Faer looked up from the papers under his hand, and by the time his smile of greeting had faded, so had all of his previous thoughts.

“Cole?”

Faer shuffled around the bed to walk towards him. He had been half the evening away; chances were the Ball was still going, but it was the wee hours of the morning, and he doubted Cole had been dancing to such distraction. He didn't look it. By blood and death, Cole looked like he had been thrashed in battle for the very first time. Pale and frowning and weary-looking. Old.

“Cole!?”

Faer stopped in front of him but resisted the urge to reach out and check for injuries, or guide him to a chair. However much he might look defeated, Cole was still Cole. Still, Faer was getting worried. He pulled himself together, snapping out his voice like an officer's.

“Cole – what happened?”

Cole looked up, and it seemed to Faer like the first layer of him had gone translucent, like suddenly he could see the thoughts and gears and emotions all so cleverly hidden beneath his thick hide moving on the surface. His eyes weren't empty, but windswept. His face wasn't pale, but bloodless. The shadows beneath his eyes were neither bruises, nor fatigue, but a simple lack of light.

“Faer–” Ah, but he was still Cole; his eyes fixed on Faer like arrows to their targets, “I must decide.”

“Decide what?” Faer frowned.

It wasn't like Cole to hide his plans, though he did look away, making Faer think Cole almost didn't want him to know. Retrospectively, Faer could understand why.

“Let Nika be tortured... or sell myself to the King.”

Faer felt something build in his chest like a great swelling wind – of course Cole should not let Galen be tortured, anything but that – but Faer put a stopper on it and folded his arms.

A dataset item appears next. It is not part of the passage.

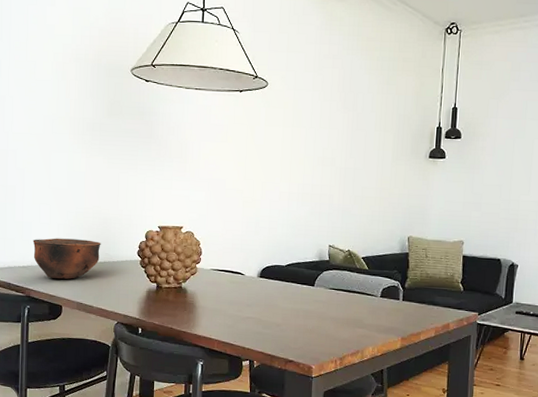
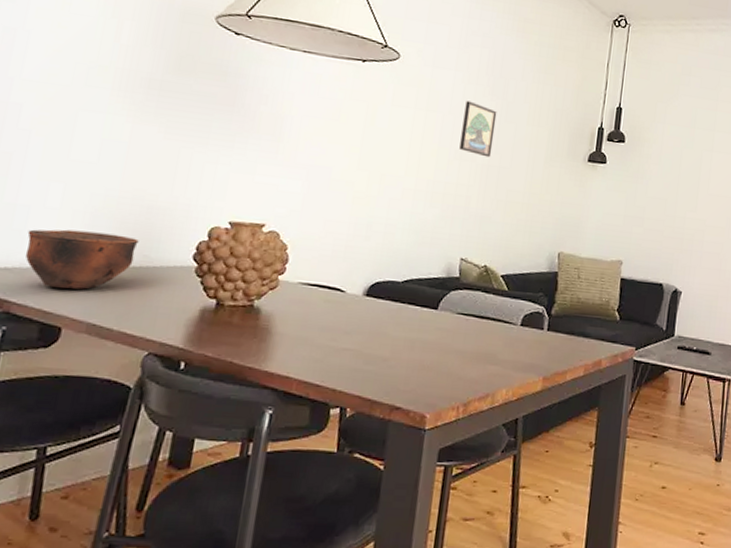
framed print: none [321,115,349,162] -> present [459,100,497,158]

“The King? What does the King want with you?”

Cole shook his head. “The King is dead. The Prince is King now.”

Mercy! Faer had to take a breath. “Well, fine – what does the King want you for?”

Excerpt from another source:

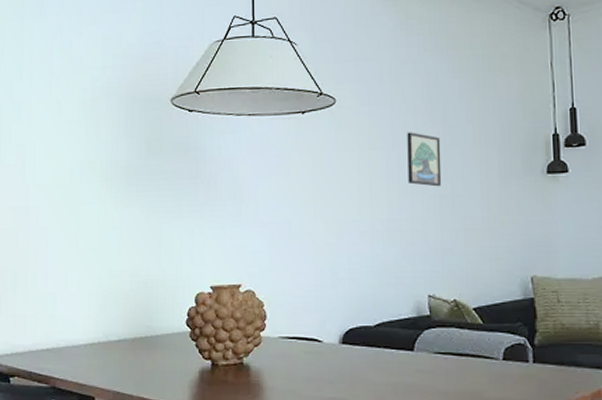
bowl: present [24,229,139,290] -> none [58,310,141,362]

Cole and Faer had once been friends; though they got along, what they had become after Faer had almost been taken as Galen's second choice was not friendly. Cole could not be friends, with someone who had come so close.

The look which Cole gave to Faer was one he hadn't seen since they had been friends – one of insecurity, one of trepidation.

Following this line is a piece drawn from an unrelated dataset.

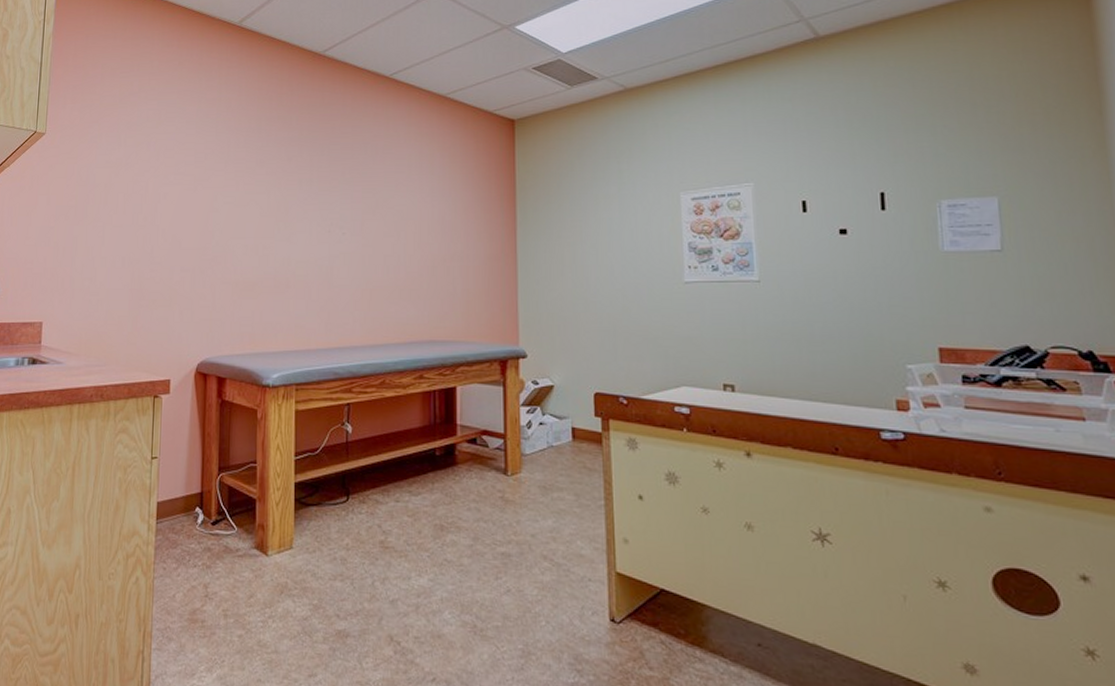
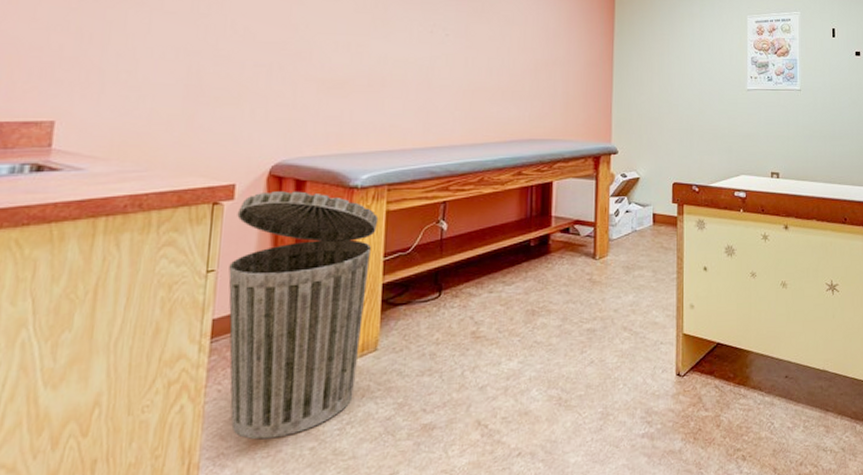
trash can: none [168,387,289,621] -> present [228,191,379,440]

“...To rule Ainjir. As General of the Army. He will save Nika and help him hide, and all I must do is achieve rank and consent to rule at his side as Consort.”

A silence passed.

“You'll be his creature,” Faer said, though he was having trouble speaking. “He'll have complete control of both sides of the government, and should you ever disagree, he'll simply use Galen against you. The threat remains the same, just delayed. And you hand him Ainjir – all of it.”

“But Nika will be alive, unbroken,” Cole's voice hand the high ring of hope to it, though a meager hope.

“And a prisoner, with yourself.” But Faer started to feel it working on him as it was on Cole, the bitter perfection of the deal working in his guts, making them twist. “Though a rich one, and powerful. And as an offer it's a worthy one – generous, even. Poisonous. Generous...”

Faer knew that though his jealousy would not allow him to get close to those he considered amorous rivals, Cole had never held his own affections as something for which others would battle. He was being asked to hand out something he considered meager, for the sake of that which he held in highest esteem.

Faer was no help. Or, rather, Faer was too much help. He knew how Cole felt. His stomach turned and his heart leapt, and he wanted to chastise Cole for even taking time to think about it.

Cole looked up at Faer, who was friend enough not to say it before Cole did. “I can't refuse.”